To discourage bicycles and scooters from using tramways, Nice is opting for a radical solution: installing a rough surface between the tracks. If the experiment proves successful, these anti-bike installations will expand over the coming months.

While bike users have a more favorable carbon footprint than motorists, when it comes to obeying traffic laws, they have nothing to teach anyone. In Nice and elsewhere, some of them do not hesitate to take the tram lanes, causing a significant number of accidents. Facing this problem, the municipality has decided to install anti-bike surfaces, which also target scooter users.
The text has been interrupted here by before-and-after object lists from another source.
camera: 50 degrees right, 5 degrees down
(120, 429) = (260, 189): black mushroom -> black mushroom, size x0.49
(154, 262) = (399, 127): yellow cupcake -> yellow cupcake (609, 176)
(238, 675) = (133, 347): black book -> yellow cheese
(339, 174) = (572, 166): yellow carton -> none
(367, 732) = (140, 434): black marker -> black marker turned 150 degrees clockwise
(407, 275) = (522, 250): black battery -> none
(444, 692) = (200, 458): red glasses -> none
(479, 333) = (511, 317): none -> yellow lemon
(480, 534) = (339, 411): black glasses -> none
These 5-meter-long installations are made of concrete tiles embedded with large pebbles, which are particularly uncomfortable to ride over on bikes or scooters.

“A thousand two-wheel vehicles without engines pass through this avenue every day. There are routes where no one should go; it’s individualism, selfishness,” criticized Gaël Nofri, president of Régie Lignes d’Azur, speaking to France Bleu. “Bikes on the tram axis have caused eight personal injuries and 24 service interruptions in a year. This penalizes thousands of users and results in lost revenue. We want to break this phenomenon.”

The city of Nice ready to repeat the experiment

Nice has started a three-month trial phase on two sections of avenue Jean Médecin. If the test is successful, these anti-bike installations will multiply throughout the city. According to Gaël Nofri, “the goal is to install 25 or 27 on avenue Jean Médecin, then in Gorbella and Place Masséna.”

The two sections on avenue Jean Médecin cost €70,000 out of the €700,000 budget allocated for the entire project.